┌─ Records to use
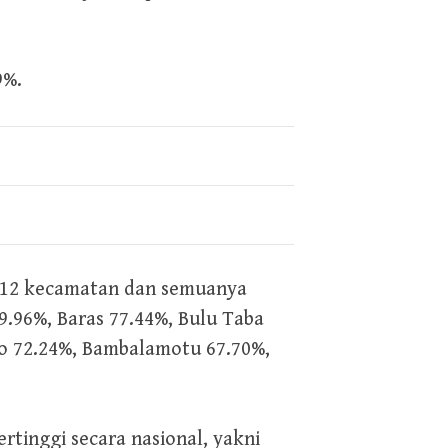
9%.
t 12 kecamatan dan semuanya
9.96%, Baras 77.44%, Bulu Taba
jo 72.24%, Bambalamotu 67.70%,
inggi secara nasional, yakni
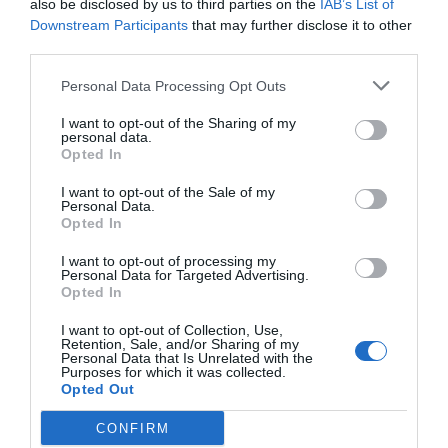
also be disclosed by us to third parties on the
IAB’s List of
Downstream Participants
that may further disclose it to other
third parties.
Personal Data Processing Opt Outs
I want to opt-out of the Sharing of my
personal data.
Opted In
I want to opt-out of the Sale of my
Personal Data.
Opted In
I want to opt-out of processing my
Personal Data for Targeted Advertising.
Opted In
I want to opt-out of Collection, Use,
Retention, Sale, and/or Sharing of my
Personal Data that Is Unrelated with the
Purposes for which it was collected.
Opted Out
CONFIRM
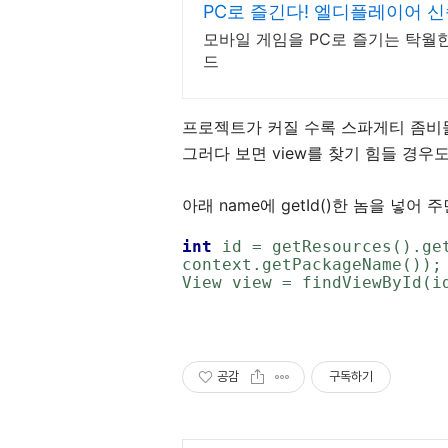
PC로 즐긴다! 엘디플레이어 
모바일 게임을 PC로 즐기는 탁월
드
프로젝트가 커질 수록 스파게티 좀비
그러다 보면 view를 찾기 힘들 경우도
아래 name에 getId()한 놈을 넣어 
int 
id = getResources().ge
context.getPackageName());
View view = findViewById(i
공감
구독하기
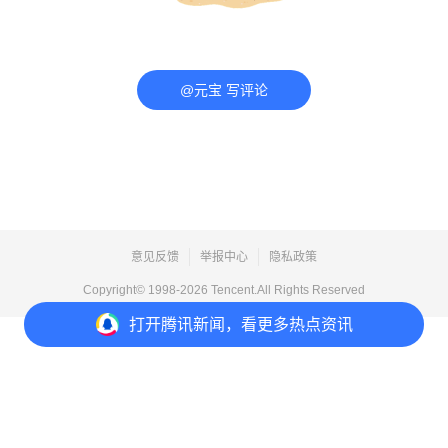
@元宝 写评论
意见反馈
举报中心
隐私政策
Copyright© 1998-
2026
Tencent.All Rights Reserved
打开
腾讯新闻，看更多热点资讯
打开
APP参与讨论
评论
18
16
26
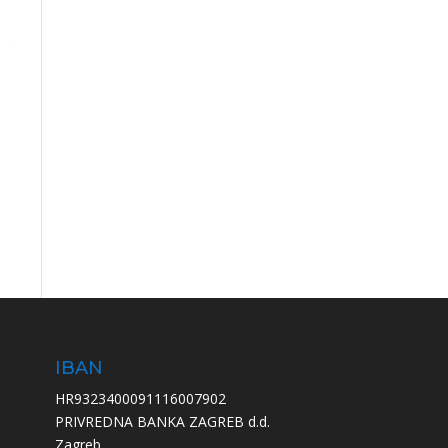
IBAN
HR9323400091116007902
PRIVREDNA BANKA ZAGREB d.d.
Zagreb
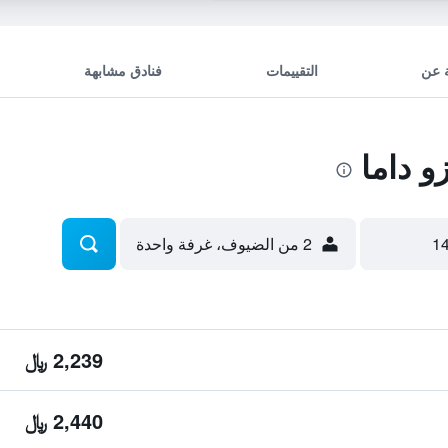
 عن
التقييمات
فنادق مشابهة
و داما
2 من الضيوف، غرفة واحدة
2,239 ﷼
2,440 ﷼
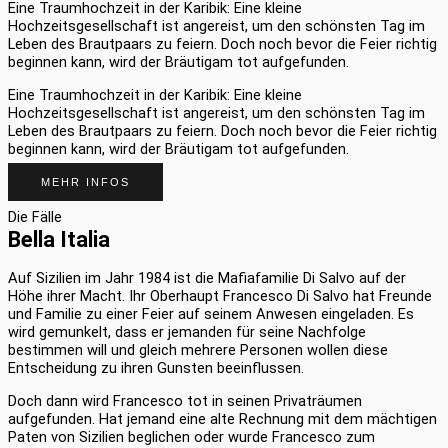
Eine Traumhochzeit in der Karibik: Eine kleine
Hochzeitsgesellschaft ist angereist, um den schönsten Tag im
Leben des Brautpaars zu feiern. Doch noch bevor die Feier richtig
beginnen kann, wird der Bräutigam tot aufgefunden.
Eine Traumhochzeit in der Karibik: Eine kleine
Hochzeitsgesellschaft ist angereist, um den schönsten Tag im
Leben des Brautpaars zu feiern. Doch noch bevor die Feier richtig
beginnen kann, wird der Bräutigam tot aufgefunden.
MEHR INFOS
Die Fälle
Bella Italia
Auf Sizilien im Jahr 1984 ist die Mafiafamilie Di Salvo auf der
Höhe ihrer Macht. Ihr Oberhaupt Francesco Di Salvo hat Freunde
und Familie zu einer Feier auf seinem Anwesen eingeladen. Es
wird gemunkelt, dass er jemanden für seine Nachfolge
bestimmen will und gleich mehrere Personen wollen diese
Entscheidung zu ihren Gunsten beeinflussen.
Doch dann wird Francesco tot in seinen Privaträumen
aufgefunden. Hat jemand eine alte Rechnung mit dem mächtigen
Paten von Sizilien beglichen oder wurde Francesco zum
└─
┌─ Records to use
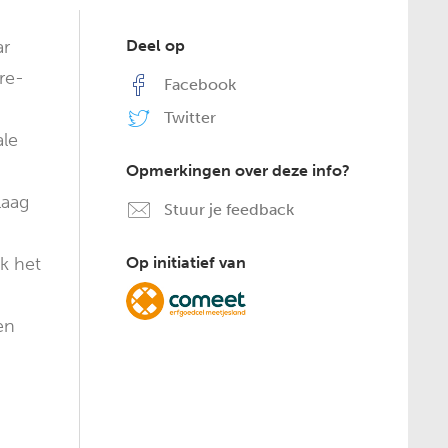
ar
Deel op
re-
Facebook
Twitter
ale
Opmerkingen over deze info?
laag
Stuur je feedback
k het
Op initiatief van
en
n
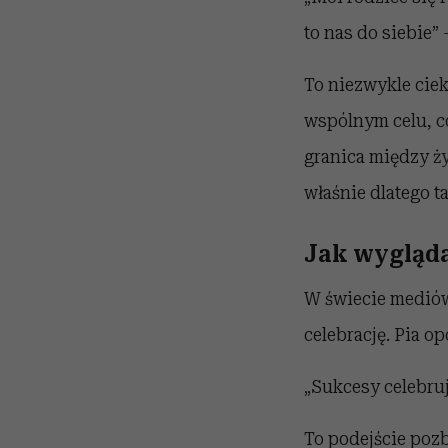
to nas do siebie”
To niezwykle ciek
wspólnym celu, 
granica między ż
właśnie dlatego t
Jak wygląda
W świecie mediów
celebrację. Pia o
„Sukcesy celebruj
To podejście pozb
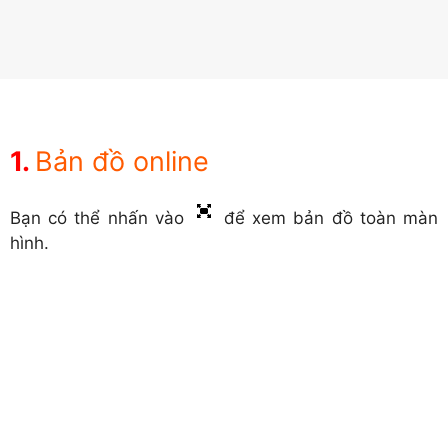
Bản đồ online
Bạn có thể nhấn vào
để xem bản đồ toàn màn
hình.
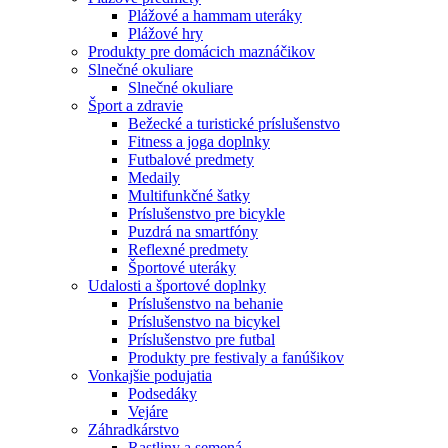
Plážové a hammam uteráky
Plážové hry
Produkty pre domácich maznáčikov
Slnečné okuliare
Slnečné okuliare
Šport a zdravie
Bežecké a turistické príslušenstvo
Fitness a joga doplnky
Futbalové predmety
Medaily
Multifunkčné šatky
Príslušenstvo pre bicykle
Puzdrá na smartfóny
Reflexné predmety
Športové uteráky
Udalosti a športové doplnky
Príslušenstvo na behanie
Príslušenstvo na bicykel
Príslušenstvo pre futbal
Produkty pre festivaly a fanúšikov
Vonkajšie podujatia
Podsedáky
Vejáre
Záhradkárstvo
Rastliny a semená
└─
┌─ Records to use
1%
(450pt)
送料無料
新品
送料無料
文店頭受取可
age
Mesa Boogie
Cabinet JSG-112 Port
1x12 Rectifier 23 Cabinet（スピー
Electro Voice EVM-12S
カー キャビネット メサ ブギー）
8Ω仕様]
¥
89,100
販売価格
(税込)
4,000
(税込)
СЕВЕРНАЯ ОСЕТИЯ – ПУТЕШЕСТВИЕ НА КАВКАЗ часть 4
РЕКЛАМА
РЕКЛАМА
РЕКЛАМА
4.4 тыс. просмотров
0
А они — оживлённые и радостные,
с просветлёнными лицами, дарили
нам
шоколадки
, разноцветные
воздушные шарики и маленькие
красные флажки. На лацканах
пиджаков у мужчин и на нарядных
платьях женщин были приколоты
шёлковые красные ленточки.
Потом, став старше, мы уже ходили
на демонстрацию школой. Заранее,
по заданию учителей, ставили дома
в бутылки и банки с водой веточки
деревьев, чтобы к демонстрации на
└─
Identify each line in the records that contains the string "Produkty", and copy every such line in full.

Produkty pre domácich maznáčikov
Produkty pre festivaly a fanúšikov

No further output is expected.